JOB. Reproduce the material below line for line, changing nothing.

==*==

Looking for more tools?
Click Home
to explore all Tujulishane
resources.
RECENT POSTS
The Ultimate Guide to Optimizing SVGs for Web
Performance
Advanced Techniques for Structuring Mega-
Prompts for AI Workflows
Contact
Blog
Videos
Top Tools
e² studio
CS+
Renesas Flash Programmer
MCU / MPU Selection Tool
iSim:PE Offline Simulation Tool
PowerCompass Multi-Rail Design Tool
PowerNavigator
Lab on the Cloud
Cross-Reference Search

==*==

ANSWER SPACE.
Looking for more tools?
Click Home
to explore all Tujulishane
resources.
RECENT POSTS
The Ultimate Guide to Optimizing SVGs for Web
Performance
Advanced Techniques for Structuring Mega-
Prompts for AI Workflows
Contact
Blog
Videos
Top Tools
e² studio
CS+
Renesas Flash Programmer
MCU / MPU Selection Tool
iSim:PE Offline Simulation Tool
PowerCompass Multi-Rail Design Tool
PowerNavigator
Lab on the Cloud
Cross-Reference Search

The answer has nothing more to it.